Since it is an advancement of OLED technology, AMOLED features a great deal of the same characteristics as its predecessor. In fact, the similarities far outnumber the differences. OLED, at its core, is a simple light-emitting diode whose luminescence is provided by a film made of organic components, as opposed to traditional inorganic materials. By running an electric current through the electrodes in an OLED, it can emit light usable in a variety of devices, from flashlights to computers.
In televisions and other such applications that require a dynamic, fast-changing display, OLEDs and AMOLEDs are superior to traditional liquid crystal displays (LCDs) in that they do not require a backlight to provide brightness. This means they can be much thinner in form, and can display much truer blacks, without the distracting grey hues that many LCD displays feature. In addition, OLED-based displays have a faster response time than comparable LCDs, meaning they can better keep up with fast-moving content.
The main downside of OLED is that it requires a fairly high, continuous current running through the electrodes. Generally, the more white being displayed, the more power a passive-matrix OLED needs. This is particularly troublesome in mobile devices, like cellular phones, which run on battery power.
AMOLED displays get around this deficiency by incorporating an array of what are known as thin film transistor (TFTs). The TFTs on an AMOLED display act as a series of switches, controlling the flow of electricity in an on-demand fashion, as opposed to the always-on state required by OLED. Though lighter colors still draw more power, devices using an AMOLED rather than OLED display will have significantly lower power demands and longer overall battery life.
The main disadvantages to AMOLED are fragility and brightness. Being organic, the materials within all OLEDs are prone to degradation, and are particularly susceptible to moisture damage. In addition, AMOLEDs are currently not able to equal the brightness of traditional LCD displays when used in direct sunlight. Both these issues, however, are considered, in the industry, to be solvable issues of the technology's newness.

# Tasks for this exercise:
1. From the AMOLED text, reproduce the passage between "AMOLED displays get" and "the technology's newness.", inclusive.
2. Turn the paragraph of the AMOLED text beginning "The main disadvantages to AMOLED" into a short bulleted list that keeps its main facts.
3. Translate this sentence from the AMOLED text into Spanish: "The main downside of OLED is that it requires a fairly high, continuous current running through the electrodes."

# Data records:

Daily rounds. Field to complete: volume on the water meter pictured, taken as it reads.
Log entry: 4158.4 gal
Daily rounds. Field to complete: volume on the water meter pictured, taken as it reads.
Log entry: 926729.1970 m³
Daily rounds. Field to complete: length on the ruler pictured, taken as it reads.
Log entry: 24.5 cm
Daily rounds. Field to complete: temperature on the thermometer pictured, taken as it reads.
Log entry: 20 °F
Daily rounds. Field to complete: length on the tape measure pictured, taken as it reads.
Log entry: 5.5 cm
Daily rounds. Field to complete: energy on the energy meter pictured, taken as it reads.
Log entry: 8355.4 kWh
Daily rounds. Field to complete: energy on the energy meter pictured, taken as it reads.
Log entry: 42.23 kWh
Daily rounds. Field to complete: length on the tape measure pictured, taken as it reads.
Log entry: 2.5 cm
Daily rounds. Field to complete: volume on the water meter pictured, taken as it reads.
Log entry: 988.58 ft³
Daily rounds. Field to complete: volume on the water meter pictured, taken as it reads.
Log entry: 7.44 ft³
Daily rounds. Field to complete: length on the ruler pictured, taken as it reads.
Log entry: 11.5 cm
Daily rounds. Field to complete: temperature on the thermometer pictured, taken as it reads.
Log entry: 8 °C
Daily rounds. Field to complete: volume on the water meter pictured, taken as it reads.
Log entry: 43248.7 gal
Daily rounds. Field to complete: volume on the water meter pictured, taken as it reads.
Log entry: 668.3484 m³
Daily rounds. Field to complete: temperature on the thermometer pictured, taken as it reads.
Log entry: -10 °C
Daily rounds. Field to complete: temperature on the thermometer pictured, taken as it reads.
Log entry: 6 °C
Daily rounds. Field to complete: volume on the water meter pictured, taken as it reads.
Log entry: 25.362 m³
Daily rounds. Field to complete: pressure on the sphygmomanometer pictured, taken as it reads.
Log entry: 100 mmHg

# Responses to the exercise:
1.
AMOLED displays get around this deficiency by incorporating an array of what are known as thin film transistor (TFTs). The TFTs on an AMOLED display act as a series of switches, controlling the flow of electricity in an on-demand fashion, as opposed to the always-on state required by OLED. Though lighter colors still draw more power, devices using an AMOLED rather than OLED display will have significantly lower power demands and longer overall battery life.
The main disadvantages to AMOLED are fragility and brightness. Being organic, the materials within all OLEDs are prone to degradation, and are particularly susceptible to moisture damage. In addition, AMOLEDs are currently not able to equal the brightness of traditional LCD displays when used in direct sunlight. Both these issues, however, are considered, in the industry, to be solvable issues of the technology's newness.

2.
- The main disadvantages of AMOLED are fragility and brightness.
- Fragility: the organic materials in all OLEDs are prone to degradation and especially susceptible to moisture damage.
- Brightness: in direct sunlight, AMOLEDs currently cannot equal the brightness of traditional LCD displays.
- The industry considers both issues solvable because they stem from the technology's newness.

3. La principal desventaja del OLED es que requiere una corriente bastante alta y continua que circule a través de los electrodos.